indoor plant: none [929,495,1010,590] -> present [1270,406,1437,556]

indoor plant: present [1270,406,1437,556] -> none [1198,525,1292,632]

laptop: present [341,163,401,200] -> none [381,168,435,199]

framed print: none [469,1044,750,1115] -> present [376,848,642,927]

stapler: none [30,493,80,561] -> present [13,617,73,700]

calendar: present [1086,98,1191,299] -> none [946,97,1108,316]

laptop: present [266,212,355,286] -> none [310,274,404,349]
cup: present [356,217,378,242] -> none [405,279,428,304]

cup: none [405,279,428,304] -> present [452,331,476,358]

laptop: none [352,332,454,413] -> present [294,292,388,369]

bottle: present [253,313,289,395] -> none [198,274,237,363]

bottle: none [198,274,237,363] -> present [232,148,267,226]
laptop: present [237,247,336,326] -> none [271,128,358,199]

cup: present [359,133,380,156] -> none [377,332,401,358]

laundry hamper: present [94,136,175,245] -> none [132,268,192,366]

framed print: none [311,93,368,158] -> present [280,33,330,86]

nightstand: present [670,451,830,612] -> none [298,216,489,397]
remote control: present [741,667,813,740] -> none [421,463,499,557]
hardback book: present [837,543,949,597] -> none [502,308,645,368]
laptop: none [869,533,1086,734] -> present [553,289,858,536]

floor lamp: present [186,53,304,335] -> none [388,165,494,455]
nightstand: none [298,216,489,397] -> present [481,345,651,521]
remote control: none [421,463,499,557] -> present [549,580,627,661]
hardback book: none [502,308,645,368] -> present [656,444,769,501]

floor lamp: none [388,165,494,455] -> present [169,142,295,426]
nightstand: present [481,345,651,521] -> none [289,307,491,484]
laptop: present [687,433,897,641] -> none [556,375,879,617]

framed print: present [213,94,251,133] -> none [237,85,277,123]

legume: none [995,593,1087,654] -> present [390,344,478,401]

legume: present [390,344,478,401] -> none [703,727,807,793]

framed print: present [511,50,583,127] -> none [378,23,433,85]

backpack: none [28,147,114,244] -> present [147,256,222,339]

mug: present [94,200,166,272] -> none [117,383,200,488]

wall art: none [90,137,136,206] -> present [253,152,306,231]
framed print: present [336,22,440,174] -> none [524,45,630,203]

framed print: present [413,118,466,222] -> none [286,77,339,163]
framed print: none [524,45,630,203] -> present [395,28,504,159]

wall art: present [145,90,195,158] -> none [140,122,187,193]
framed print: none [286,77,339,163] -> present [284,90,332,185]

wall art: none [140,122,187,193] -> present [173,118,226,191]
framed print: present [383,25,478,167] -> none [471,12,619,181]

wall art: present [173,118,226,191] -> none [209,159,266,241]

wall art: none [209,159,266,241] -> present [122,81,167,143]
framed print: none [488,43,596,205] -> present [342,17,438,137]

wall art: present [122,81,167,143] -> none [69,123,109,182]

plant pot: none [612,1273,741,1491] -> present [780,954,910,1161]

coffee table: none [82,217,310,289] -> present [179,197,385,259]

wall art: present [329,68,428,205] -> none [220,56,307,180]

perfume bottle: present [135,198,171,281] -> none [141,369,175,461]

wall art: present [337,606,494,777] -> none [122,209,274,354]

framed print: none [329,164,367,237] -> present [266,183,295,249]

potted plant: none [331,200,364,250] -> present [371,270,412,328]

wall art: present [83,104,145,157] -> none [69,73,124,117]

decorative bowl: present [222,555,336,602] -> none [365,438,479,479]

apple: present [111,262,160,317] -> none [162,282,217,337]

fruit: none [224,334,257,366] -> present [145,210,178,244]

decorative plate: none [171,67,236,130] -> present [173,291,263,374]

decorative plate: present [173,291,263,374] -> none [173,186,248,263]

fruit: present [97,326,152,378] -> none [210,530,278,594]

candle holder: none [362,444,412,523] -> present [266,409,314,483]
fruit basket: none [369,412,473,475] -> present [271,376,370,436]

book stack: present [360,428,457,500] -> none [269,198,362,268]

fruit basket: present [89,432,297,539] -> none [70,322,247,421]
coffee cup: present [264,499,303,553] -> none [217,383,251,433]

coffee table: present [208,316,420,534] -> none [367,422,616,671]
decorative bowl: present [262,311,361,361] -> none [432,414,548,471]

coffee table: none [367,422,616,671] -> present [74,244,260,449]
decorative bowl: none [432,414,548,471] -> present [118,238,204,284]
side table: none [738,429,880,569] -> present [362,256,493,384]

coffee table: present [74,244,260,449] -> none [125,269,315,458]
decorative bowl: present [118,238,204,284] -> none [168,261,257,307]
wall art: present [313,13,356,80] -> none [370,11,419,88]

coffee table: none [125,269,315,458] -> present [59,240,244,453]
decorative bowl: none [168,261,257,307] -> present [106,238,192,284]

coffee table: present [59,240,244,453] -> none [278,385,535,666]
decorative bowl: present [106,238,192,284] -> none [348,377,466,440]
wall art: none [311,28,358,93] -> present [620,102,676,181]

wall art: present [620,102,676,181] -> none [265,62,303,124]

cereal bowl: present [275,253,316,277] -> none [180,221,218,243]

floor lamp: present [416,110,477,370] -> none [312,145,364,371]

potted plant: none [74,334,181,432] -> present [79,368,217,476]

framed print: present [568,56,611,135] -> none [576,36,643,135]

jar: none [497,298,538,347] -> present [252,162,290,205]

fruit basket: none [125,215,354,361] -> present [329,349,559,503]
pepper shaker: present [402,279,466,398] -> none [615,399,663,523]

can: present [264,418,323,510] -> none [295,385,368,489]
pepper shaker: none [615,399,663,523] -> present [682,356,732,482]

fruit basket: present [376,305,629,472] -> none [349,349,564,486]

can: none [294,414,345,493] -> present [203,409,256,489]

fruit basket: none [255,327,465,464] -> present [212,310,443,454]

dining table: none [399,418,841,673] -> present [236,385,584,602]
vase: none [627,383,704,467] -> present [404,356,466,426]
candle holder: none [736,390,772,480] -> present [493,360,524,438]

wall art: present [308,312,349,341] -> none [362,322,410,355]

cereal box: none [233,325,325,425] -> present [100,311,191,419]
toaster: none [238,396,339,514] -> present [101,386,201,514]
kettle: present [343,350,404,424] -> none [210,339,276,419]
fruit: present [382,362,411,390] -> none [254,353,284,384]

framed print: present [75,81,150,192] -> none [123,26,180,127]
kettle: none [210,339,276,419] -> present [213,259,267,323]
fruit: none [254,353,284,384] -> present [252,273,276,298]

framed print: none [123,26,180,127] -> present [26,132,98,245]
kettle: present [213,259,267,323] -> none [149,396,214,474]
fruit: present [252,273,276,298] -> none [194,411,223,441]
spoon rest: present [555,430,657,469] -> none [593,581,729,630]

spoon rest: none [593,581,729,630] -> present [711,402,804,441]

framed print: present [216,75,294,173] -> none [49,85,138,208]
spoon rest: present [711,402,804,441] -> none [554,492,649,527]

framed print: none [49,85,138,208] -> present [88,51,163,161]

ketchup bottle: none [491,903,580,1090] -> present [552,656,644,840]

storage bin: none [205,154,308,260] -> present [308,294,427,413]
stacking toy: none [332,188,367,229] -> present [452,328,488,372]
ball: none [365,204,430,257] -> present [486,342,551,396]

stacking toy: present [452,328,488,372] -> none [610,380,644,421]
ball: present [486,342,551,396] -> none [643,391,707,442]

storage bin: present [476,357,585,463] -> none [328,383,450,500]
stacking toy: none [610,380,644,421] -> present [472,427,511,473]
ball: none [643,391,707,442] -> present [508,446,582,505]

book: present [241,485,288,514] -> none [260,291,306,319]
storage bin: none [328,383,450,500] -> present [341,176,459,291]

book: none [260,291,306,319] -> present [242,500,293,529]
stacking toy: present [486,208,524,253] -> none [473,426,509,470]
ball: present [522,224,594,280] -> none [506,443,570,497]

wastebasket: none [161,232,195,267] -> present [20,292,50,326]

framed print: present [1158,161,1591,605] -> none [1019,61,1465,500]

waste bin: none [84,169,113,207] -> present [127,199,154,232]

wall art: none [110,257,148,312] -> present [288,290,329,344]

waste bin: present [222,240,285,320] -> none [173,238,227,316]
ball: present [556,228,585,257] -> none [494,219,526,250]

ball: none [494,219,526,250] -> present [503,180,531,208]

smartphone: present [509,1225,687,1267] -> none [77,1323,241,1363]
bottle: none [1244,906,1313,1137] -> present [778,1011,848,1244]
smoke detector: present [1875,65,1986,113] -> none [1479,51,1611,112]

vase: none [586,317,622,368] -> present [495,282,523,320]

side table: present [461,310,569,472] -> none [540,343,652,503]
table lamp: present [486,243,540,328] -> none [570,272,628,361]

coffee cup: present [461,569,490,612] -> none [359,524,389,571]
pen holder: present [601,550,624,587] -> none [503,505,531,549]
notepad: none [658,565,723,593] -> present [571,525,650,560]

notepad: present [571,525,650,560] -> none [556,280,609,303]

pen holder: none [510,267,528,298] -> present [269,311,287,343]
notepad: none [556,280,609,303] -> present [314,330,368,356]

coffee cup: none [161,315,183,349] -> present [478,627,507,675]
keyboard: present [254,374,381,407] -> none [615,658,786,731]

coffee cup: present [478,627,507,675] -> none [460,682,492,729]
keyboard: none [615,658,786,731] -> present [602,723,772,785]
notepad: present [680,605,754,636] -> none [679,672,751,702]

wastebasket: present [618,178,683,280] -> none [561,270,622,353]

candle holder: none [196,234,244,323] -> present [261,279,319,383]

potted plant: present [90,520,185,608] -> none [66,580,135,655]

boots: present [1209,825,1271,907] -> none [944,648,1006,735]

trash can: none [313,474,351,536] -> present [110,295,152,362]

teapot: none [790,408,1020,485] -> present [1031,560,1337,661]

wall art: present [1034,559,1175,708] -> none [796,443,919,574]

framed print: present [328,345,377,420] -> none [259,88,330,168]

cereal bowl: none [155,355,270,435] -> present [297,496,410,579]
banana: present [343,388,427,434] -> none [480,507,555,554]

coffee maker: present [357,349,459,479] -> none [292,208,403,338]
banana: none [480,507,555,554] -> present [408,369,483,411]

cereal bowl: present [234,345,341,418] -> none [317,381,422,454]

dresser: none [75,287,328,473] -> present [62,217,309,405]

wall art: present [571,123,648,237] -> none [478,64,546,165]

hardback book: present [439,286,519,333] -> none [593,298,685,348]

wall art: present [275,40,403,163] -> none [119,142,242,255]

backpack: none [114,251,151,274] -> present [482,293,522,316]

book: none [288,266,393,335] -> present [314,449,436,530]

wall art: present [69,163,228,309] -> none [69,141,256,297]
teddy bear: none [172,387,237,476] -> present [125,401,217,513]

• _Problem_
Which lines above run from the one containing "cereal box: none" to the one containing "spoon rest: present [711,402,804,441]"? Give them again exactly, both ends included.

• _Answer section_
cereal box: none [233,325,325,425] -> present [100,311,191,419]
toaster: none [238,396,339,514] -> present [101,386,201,514]
kettle: present [343,350,404,424] -> none [210,339,276,419]
fruit: present [382,362,411,390] -> none [254,353,284,384]

framed print: present [75,81,150,192] -> none [123,26,180,127]
kettle: none [210,339,276,419] -> present [213,259,267,323]
fruit: none [254,353,284,384] -> present [252,273,276,298]

framed print: none [123,26,180,127] -> present [26,132,98,245]
kettle: present [213,259,267,323] -> none [149,396,214,474]
fruit: present [252,273,276,298] -> none [194,411,223,441]
spoon rest: present [555,430,657,469] -> none [593,581,729,630]

spoon rest: none [593,581,729,630] -> present [711,402,804,441]

framed print: present [216,75,294,173] -> none [49,85,138,208]
spoon rest: present [711,402,804,441] -> none [554,492,649,527]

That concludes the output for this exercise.